Why Global, Why Active, Why Now

Key takeaways

  • The market regime is shifting from concentration to competition. The forces that drove U.S. dominance and narrow leadership are evolving, creating a more complex and less stable environment.
  • Opportunity is expanding globally and becoming more interconnected. Higher rates, fiscal policy, regionalization, and AI are driving returns in unexpected places.
  • Dispersion is rising, making active and portfolio construction critical. Outcomes are diverging across regions, sectors, and companies, while many portfolios remain exposed to legacy concentrations built for a different regime.
  • How you go global now matters as much as going global. Capturing opportunity increasingly requires an integrated approach that allocates across markets, not just between U.S. and non-U.S. buckets.

Global equity markets entered 2025 with a familiar narrative. U.S. leadership remained firm, supported by strong earnings, AI-driven optimism, and a market structure increasingly dominated by a narrow group of large-cap companies. For many investors, the path forward seemed clear: stay anchored to what worked.

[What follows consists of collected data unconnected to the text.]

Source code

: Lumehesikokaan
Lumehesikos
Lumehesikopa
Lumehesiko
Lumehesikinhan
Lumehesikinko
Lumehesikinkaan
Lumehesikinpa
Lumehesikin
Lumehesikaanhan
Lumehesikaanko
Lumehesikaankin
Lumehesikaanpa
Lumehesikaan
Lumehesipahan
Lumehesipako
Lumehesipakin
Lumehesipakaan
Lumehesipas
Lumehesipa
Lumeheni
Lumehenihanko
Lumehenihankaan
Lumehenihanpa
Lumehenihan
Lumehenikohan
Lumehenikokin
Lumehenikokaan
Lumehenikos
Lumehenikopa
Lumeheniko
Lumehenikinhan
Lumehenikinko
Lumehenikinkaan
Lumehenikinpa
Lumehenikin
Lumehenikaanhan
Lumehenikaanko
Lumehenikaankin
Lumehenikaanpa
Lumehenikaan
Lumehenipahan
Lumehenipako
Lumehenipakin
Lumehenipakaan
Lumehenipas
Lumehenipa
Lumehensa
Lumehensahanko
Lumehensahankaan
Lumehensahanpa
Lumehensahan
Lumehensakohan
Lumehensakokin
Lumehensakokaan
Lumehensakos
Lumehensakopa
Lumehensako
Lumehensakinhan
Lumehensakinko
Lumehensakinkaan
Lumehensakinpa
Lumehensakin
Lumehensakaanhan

However, over the course of the year, the narrative shifted. Leadership broadened as non-U.S. equities gained traction. More cyclical sectors and smaller companies began to participate more meaningfully. U.S. large cap equities that have long been the dominant force in global portfolios, underperformed global markets on a relative basis.

Read more: Wars, Markets and Economic Growth

In 2026, this shift appears to be accelerating. The market continues to be driven by AI disruption, while geopolitical tensions and the subsequent energy shock, are reshaping returns across regions and sectors.

The environment that defined the last decade — low rates, U.S. dominance, globalization, and concentrated leadership — is evolving. What’s replacing it is less stable, more competitive, and far more dispersed.